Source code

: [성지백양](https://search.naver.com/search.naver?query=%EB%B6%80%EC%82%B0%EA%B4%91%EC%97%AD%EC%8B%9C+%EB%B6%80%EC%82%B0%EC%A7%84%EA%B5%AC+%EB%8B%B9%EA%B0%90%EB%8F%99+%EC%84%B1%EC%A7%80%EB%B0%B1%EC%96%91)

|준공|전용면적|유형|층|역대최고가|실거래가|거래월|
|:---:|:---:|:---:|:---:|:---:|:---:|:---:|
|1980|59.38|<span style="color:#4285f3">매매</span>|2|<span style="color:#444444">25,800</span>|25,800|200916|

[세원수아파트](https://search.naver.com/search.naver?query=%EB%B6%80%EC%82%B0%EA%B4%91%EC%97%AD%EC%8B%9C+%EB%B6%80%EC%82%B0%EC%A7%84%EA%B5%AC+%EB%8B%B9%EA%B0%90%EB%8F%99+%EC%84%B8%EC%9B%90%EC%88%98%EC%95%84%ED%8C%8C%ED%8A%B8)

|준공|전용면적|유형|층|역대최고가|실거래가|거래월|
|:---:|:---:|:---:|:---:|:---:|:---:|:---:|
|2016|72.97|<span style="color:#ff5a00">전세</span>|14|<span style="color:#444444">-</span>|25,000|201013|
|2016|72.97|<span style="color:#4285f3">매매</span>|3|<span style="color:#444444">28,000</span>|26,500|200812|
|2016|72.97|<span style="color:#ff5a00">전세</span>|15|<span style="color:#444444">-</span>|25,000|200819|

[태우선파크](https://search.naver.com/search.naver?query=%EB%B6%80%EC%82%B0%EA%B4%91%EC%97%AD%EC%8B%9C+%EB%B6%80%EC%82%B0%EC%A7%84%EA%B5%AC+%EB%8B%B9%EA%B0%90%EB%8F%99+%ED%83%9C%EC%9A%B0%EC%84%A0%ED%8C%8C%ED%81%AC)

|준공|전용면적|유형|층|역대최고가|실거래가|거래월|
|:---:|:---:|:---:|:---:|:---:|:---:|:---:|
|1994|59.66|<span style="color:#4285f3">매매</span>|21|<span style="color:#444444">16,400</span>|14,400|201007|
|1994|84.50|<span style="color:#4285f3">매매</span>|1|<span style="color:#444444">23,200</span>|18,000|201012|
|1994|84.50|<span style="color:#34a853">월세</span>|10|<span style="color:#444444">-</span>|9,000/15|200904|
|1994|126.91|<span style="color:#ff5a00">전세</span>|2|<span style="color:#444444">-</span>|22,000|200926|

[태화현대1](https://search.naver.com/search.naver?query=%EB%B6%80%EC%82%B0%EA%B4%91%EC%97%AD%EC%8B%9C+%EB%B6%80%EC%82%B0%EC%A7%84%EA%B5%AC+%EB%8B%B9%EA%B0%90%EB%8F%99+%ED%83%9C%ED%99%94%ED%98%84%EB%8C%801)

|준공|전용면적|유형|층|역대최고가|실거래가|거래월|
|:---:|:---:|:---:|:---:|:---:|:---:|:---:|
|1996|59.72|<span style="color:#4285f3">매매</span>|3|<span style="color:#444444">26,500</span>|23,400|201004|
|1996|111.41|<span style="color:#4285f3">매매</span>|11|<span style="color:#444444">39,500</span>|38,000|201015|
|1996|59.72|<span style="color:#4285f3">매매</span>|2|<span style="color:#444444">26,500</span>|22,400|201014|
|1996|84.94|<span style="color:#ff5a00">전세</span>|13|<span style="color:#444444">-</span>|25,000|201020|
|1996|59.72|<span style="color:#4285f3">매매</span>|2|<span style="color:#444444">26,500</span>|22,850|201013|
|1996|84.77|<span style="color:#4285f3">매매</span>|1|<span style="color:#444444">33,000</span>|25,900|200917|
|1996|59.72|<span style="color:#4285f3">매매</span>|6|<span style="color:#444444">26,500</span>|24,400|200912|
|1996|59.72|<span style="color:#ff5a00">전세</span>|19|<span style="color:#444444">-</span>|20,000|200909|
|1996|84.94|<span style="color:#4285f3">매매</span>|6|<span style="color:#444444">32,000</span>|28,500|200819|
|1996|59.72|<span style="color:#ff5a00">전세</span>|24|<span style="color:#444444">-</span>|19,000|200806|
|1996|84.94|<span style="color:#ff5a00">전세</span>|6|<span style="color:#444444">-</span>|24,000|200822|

************

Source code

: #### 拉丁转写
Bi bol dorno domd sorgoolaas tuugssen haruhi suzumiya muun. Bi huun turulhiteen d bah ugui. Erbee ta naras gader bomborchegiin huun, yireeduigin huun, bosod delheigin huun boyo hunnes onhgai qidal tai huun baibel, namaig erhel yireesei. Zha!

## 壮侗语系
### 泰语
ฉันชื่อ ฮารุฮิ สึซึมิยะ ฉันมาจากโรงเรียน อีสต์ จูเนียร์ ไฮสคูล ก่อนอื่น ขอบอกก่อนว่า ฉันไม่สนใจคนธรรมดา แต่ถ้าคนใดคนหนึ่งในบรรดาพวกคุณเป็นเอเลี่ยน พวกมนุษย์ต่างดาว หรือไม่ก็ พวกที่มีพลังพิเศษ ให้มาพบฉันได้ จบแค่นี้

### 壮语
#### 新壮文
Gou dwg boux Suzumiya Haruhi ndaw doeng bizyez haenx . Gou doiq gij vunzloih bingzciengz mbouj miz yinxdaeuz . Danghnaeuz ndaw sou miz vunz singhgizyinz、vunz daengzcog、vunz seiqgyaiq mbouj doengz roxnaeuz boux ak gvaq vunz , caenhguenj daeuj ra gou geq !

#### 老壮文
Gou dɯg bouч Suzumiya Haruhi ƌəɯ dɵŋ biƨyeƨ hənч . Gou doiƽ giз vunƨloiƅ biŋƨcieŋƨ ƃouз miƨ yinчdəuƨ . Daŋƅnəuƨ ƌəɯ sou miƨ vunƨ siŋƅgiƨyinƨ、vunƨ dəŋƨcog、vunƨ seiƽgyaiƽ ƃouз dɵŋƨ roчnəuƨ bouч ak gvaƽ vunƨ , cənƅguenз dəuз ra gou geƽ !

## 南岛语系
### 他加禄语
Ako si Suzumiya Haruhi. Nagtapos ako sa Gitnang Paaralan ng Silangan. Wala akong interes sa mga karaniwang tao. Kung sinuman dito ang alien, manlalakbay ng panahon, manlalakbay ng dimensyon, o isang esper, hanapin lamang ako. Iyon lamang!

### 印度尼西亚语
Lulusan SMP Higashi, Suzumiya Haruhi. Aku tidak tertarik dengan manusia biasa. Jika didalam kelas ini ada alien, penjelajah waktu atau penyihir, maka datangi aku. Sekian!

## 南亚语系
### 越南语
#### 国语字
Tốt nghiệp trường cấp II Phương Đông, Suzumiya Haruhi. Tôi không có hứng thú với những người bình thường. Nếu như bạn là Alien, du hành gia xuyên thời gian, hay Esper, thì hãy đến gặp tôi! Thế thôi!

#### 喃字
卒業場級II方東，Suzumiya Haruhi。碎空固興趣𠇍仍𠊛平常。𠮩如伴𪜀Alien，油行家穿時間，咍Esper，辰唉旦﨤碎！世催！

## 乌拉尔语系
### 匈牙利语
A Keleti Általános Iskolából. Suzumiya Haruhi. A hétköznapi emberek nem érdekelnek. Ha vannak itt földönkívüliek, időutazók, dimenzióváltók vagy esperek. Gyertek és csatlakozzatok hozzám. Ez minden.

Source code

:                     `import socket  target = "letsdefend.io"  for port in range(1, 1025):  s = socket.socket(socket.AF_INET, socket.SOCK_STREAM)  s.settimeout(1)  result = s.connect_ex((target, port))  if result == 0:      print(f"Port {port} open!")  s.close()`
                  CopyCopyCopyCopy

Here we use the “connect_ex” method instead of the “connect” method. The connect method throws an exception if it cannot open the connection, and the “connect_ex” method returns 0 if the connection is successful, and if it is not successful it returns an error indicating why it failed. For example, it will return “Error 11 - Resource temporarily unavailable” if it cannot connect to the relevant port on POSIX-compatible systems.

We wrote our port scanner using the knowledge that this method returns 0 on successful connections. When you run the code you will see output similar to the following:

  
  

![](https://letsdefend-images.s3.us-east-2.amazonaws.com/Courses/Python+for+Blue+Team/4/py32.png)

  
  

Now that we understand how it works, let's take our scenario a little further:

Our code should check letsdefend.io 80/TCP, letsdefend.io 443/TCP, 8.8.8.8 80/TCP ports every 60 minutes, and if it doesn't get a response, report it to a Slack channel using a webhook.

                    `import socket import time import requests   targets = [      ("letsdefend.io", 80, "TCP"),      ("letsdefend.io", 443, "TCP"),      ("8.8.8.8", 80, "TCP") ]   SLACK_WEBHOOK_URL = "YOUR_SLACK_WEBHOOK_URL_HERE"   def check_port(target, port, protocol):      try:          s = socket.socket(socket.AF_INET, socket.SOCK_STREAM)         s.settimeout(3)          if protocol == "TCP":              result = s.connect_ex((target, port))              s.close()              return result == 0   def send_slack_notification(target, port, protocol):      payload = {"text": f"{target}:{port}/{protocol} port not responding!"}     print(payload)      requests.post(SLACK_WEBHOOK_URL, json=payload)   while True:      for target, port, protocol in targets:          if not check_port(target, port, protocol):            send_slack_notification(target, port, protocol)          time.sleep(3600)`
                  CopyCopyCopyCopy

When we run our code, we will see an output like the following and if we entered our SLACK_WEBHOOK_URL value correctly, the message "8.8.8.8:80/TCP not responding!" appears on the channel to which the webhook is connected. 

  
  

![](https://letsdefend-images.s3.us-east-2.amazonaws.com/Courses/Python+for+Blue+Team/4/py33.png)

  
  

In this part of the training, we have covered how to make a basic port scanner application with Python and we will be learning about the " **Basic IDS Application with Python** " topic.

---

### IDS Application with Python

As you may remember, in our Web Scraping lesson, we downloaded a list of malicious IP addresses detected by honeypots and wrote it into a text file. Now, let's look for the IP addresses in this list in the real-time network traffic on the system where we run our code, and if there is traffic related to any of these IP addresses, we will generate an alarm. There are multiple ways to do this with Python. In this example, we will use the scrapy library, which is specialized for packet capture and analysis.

************

Pick out each line in the entries above that contains the string "Blue", with case counting.

![](https://letsdefend-images.s3.us-east-2.amazonaws.com/Courses/Python+for+Blue+Team/4/py32.png)
![](https://letsdefend-images.s3.us-east-2.amazonaws.com/Courses/Python+for+Blue+Team/4/py33.png)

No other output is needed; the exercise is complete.